Meslek okullarında staj adı altında çok düşük ücretlerle ve ağır çalışma koşulları altında çalıştırılan 15 yaş üstü çocuk varken çocukların devlet kontrolünde sömürülmesini böylece 12 yaşına kadar indirmiş oldular. Bunun da dışında devam eden MESEM uygulamasında şu ana kadar iş yerlerinde 9 çocuk iş cinayetinde öldü. İş kazasına uğrayan çocukların sayısı ise bilinmiyor.
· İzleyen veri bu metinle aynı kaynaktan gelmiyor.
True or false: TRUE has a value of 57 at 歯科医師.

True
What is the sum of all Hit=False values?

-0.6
Her çocuk devlet güvencesi altında çocuk olmasından doğan haklarını kullanması gerekirken, devlet güvencesi altında ya tarikat yurtlarında kötü muamele görüyor ya da sermayeye ucuz ve masrafsız iş gücü olarak sunuluyor.
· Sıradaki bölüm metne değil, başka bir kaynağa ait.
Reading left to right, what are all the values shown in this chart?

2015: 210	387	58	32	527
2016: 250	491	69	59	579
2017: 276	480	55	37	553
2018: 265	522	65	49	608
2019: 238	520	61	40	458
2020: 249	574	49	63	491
Eğitim Sen’in 2024-2025 Eğitim-Öğretim Yılı sonunda Eğitimin Durumu raporuna göre; “Resmi verilere göre Türkiye’de resmi ve özel okullarda zorunlu örgün eğitim sisteminde kayıtlı 17 milyon 558 bin 25 öğrenciden, 442 bin 643’ü sistemin dışındadır.” Eğitimin amacını bilim ve bilgiden azade tutarak emek gücünün yeniden üretimini arttırmaya bunun yanı sıra düşük ücretli, güvensiz, güvencesiz, sendikasız, tekçi, ağır çalışma koşullarına karşın sabretmeyi ve itaat etmeyi öğretmeyi hedefleyen bir sistem kuruldu. Yoksul halk çocuklarının örgün eğitim dışına çıkmasının yani okulu bırakmak sorunda kalmasının sebebi bugüne kadar uygulanan beceriksiz eğitim politikalarının değil sistemli ve bilinçli bir şekilde uygulanan muhafazakâr- neoliberal politikaların sonucudur.